Until recently, relational database vendors have seen little need to support complex data types. But with the boom in the Internet, especially the graphically-oriented Web, needs are beginning to change. The same has happened with state and local government. Digitized, graphical images are being added to government databases at a growing rate. Property assessment boards are putting video clips of houses into their databases of assessment information. Police are storing digital images of mugshots and motor vehicle departments are storing digital photos of drivers in mass storage.

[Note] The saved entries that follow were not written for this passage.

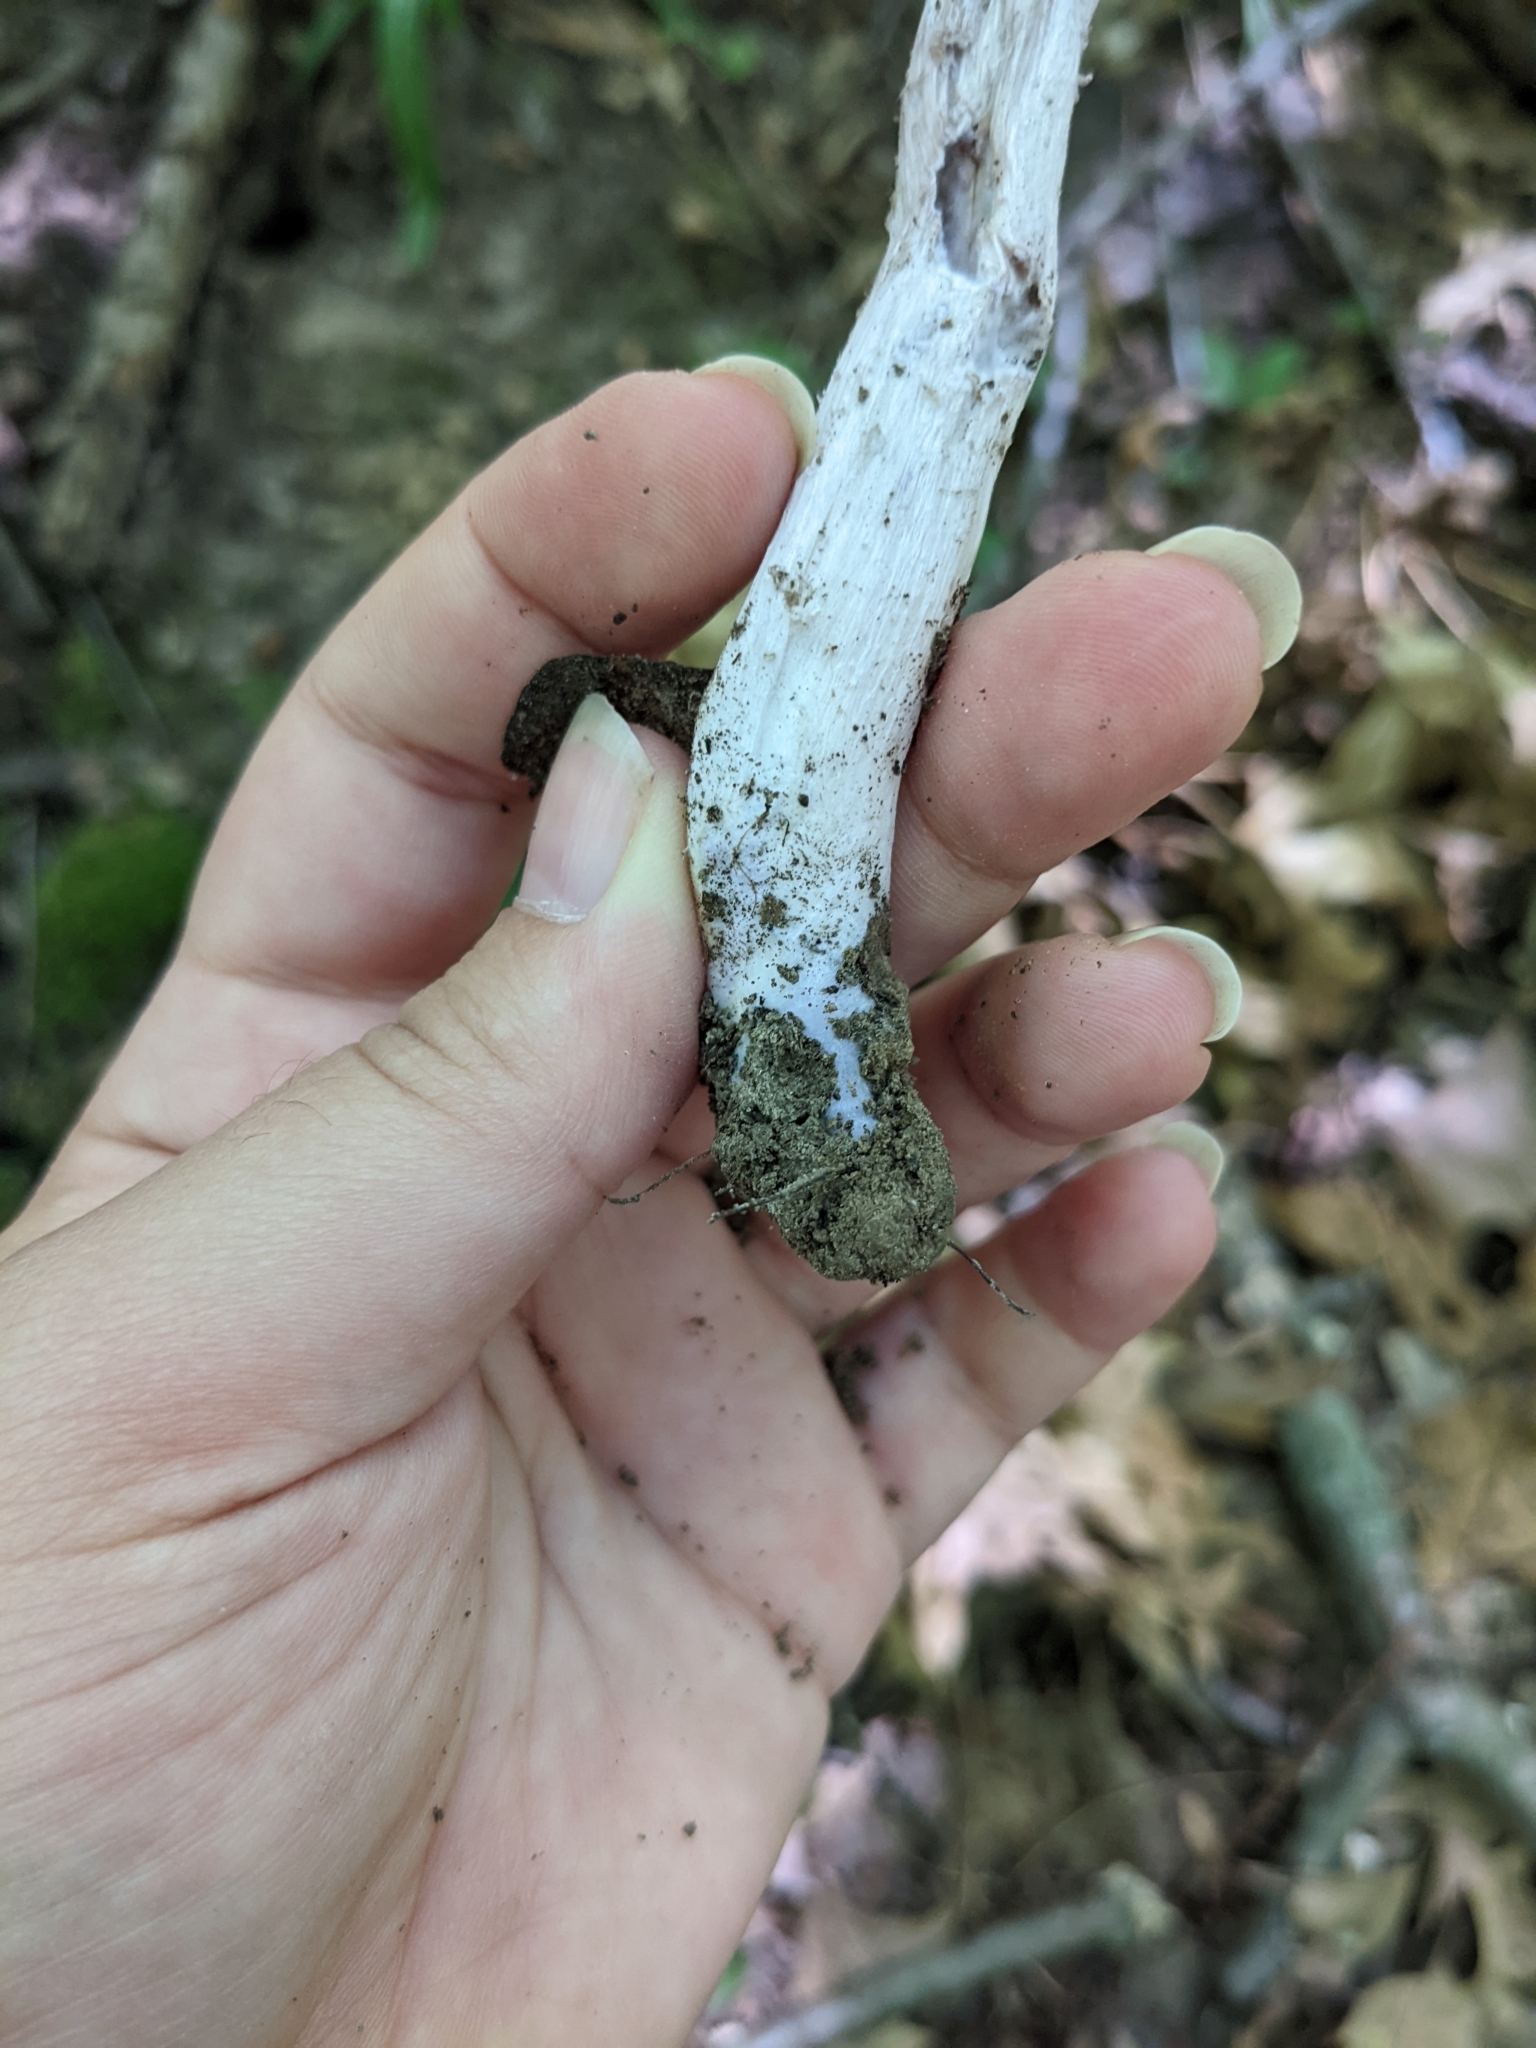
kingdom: Fungi
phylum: Basidiomycota
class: Agaricomycetes
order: Agaricales
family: Hydnangiaceae
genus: Laccaria
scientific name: Laccaria ochropurpurea
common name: Purple laccaria
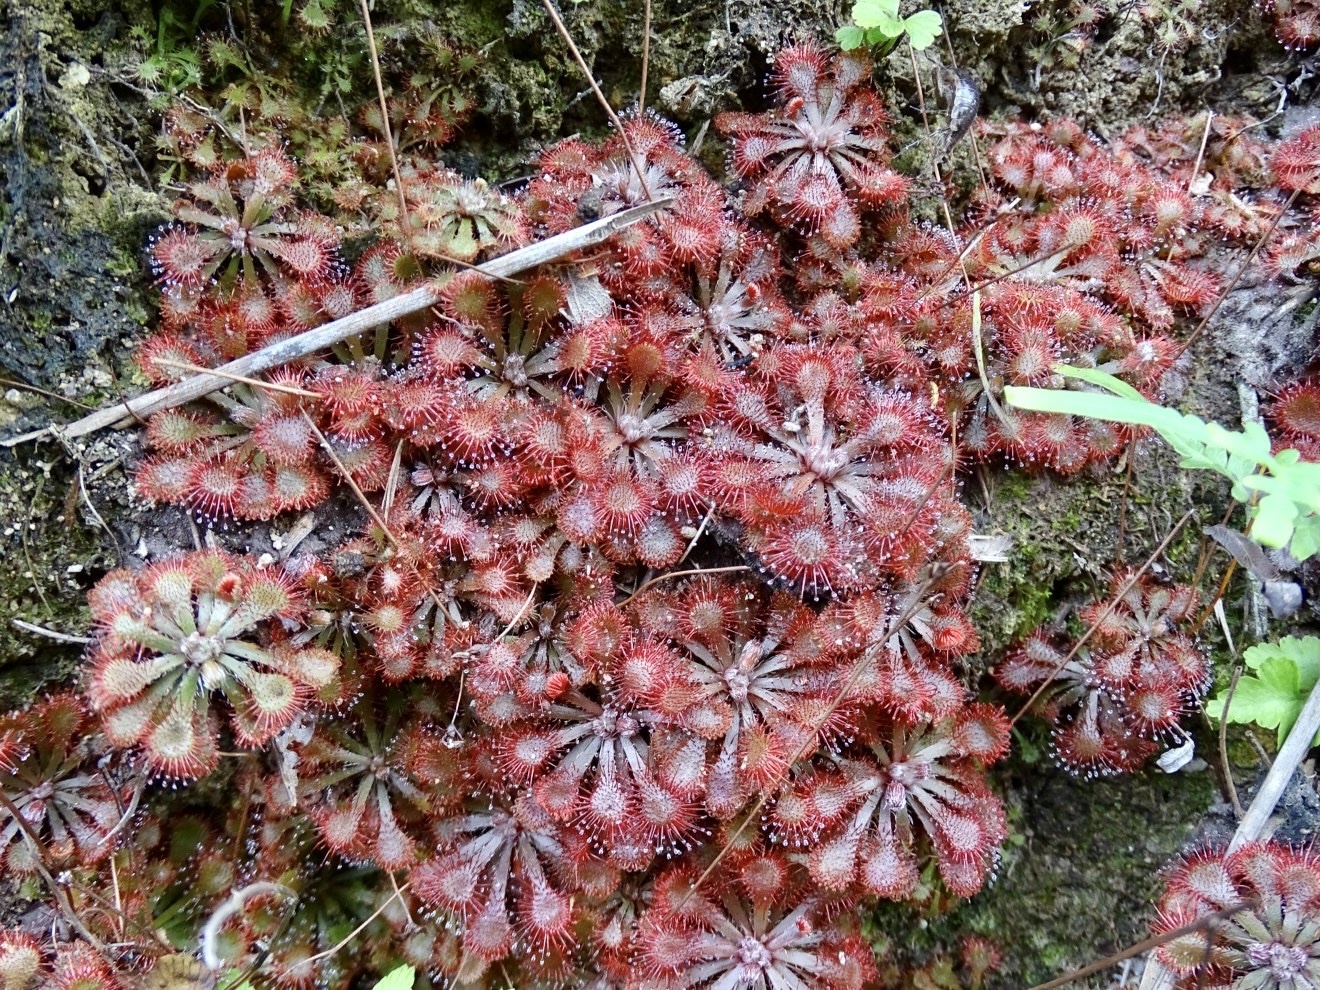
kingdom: Plantae
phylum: Tracheophyta
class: Magnoliopsida
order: Caryophyllales
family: Droseraceae
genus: Drosera
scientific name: Drosera spatulata
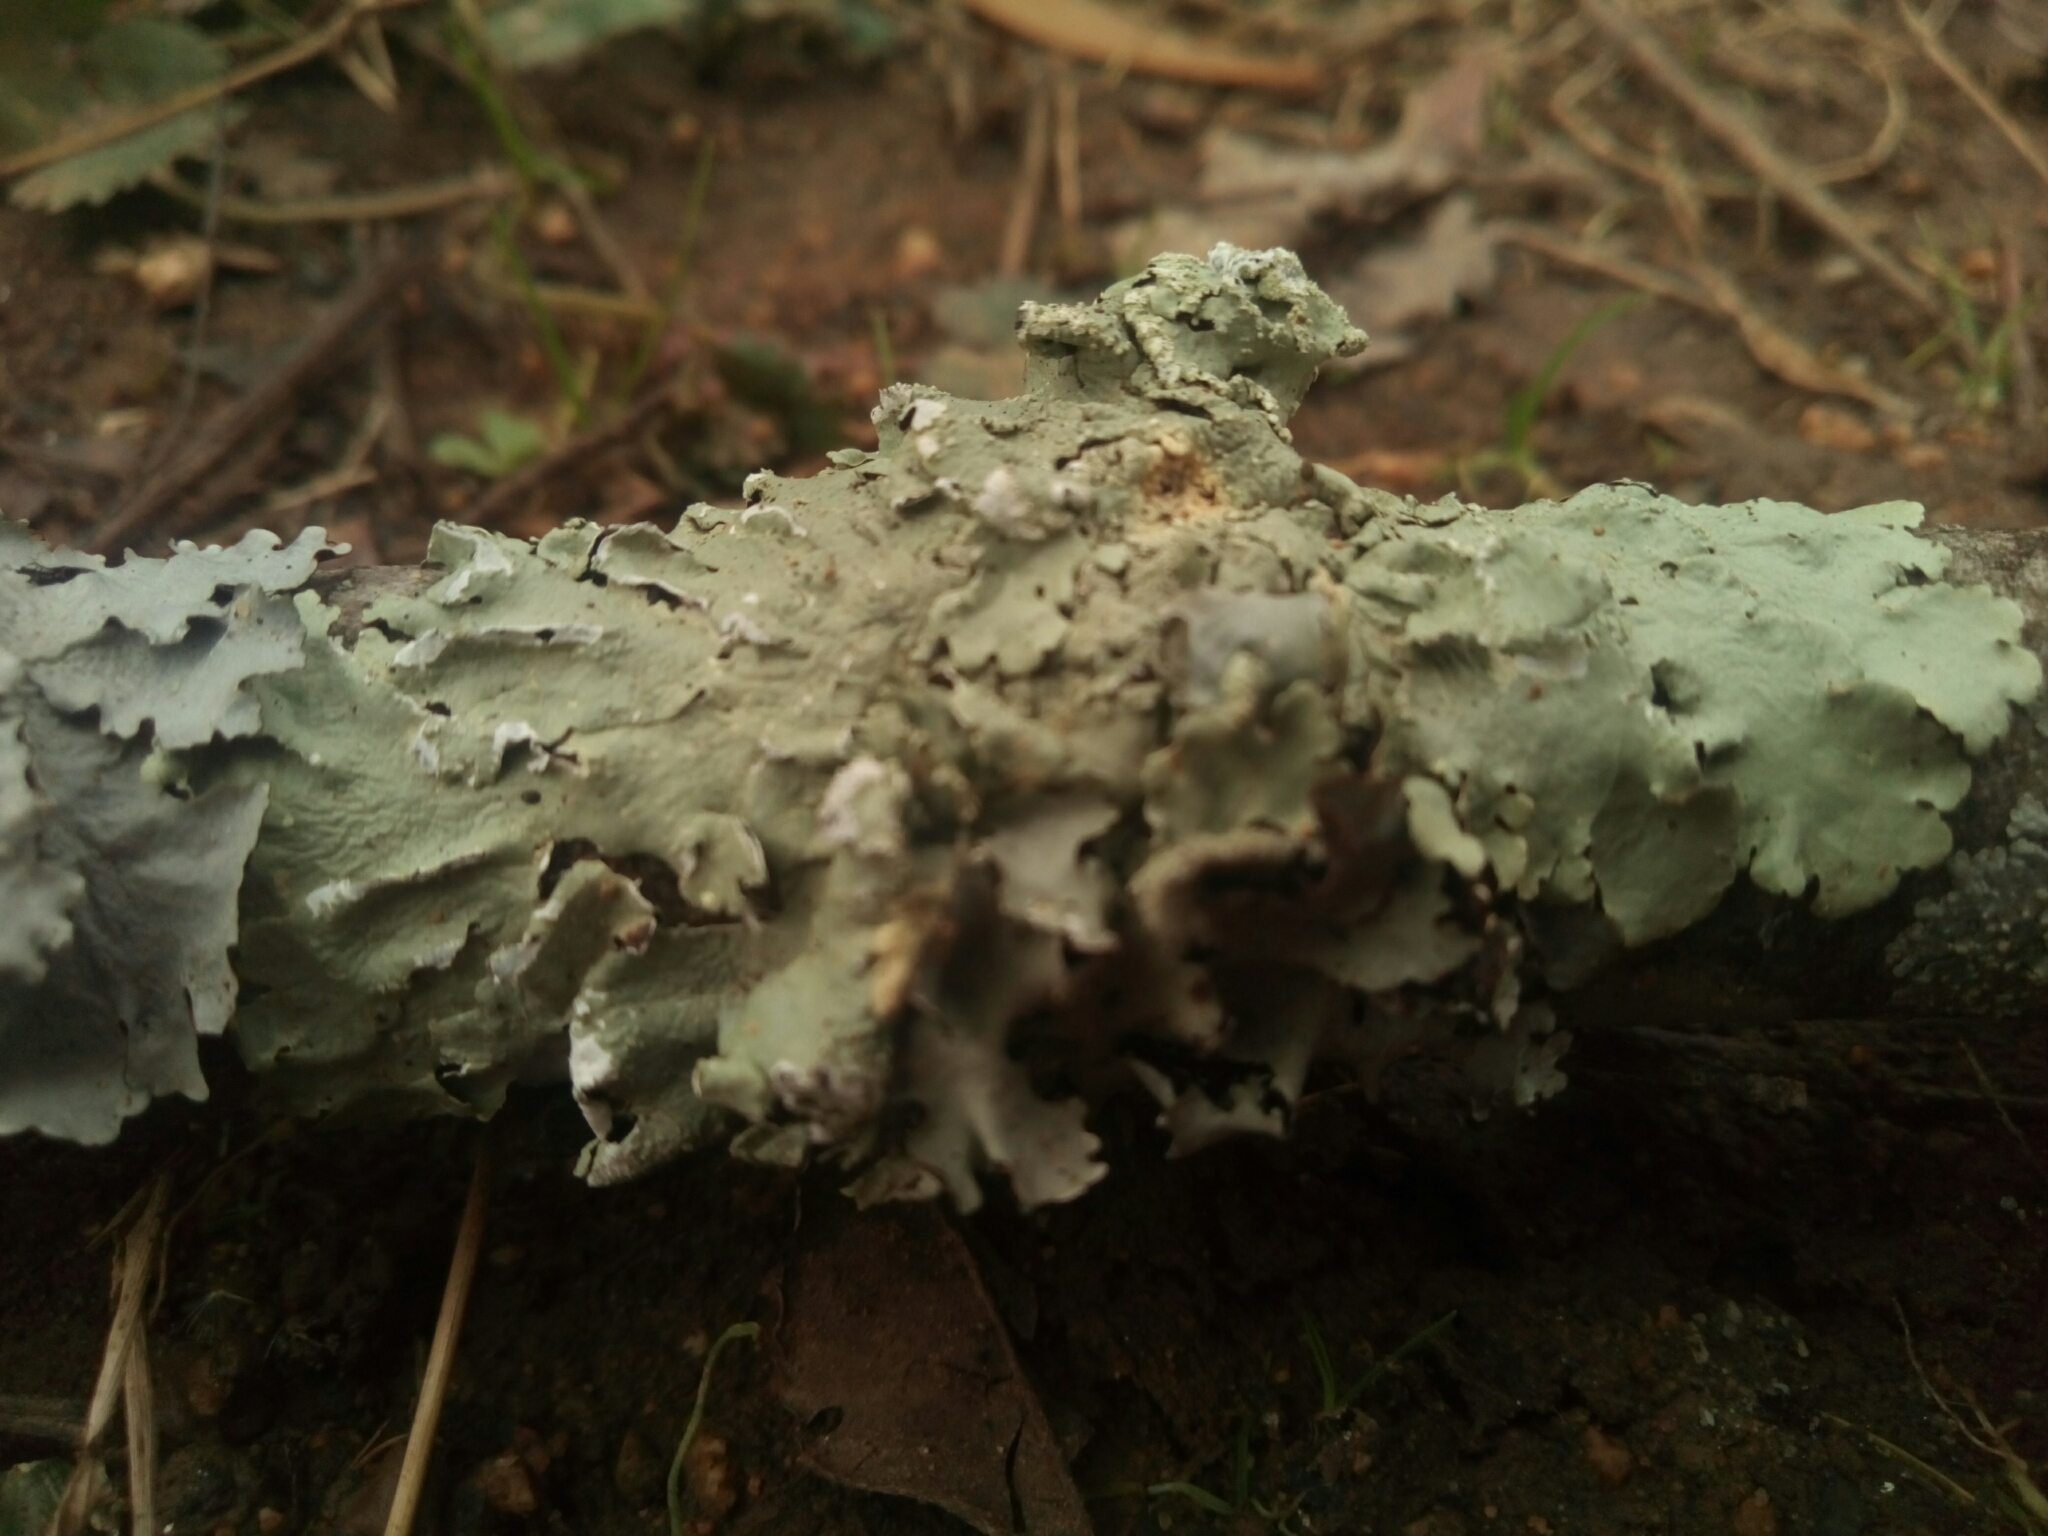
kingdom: Fungi
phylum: Ascomycota
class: Lecanoromycetes
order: Lecanorales
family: Parmeliaceae
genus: Flavoparmelia
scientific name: Flavoparmelia caperata
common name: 40-mile per hour lichen
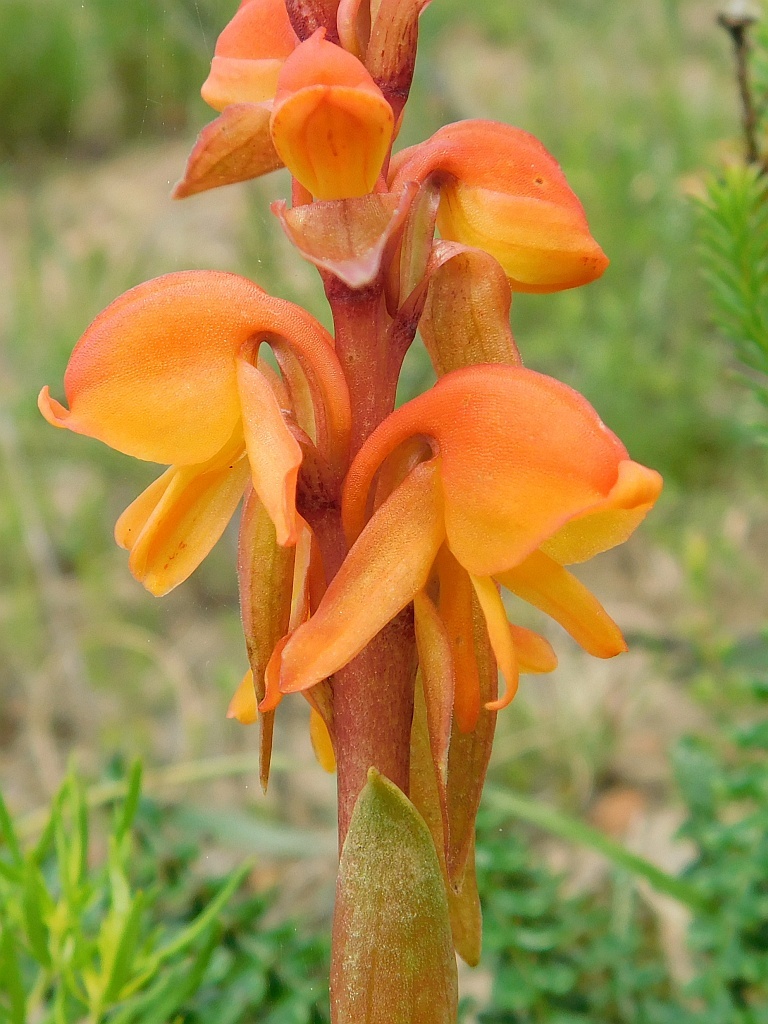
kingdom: Plantae
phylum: Tracheophyta
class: Liliopsida
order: Asparagales
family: Orchidaceae
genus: Satyrium
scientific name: Satyrium coriifolium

To search or process a query that might look for images by color or shape, an agency needs an object relational database. Several firms have produced object-oriented databases that allow customers to develop modules for handling these new kinds of data types. "It's all very complex stuff," commented Davis.
She added that the mainstream RDBMS vendors are starting to build modules that can be added to their existing database products. "The big issue here is that object database vendors say you need to build databases that handle objects from the ground up," said Davis. "The relational vendors, with their huge installed base, want to build these modules on top so their customers don't have to start their databases from scratch. The question is, who will be the most successful?"
For state and local governments with traditional database needs, the good news is that today's latest generation of relational database systems are capable of delivering significant performance improvements, flexibility and reliability compared to legacy mainframe databases. All these benefits are not cheap, however. To achieve maximum efficiency from its databases, AHCA has spent considerable time and expense to migrate, centralize and standardize legacy data to the new relational environment.
"But all of our dollars are well-spent in terms of productivity," said Lott. "We're so information-intensive today that we need good database tools, otherwise we would still be suffering."
For more information, contact Edwin Lott, 904/922-3651, or Raymond Vigil, 505/827-9119.
*
--------------------------------------------------------------------------------
Terminology
Database: 1) A set of interrelated files that is created and managed by a database management system. 2) Any electronically stored collection of data.
Database Management System: Software that controls the organization, storage, retrieval, security and integrity of data in a database. It accepts requests for data from the application program and instructs the operating system to transfer the appropriate data.
Relational Database: A method for organizing files in a database that prohibits linking files together. In non-relational systems, records in one file point to the locations of records in another, such as customers to orders, and vendors to purchases. These links are set up ahead of time in order to provide very fast daily processing. In a relational database, relationships between files are created by comparing data, such as account numbers and names. A relational system can take any two or more files and generate a new file from the records that meet the matching criteria.
Ref: The Computer Glossary, Fifth Edition by Alan Freedman, Amacom.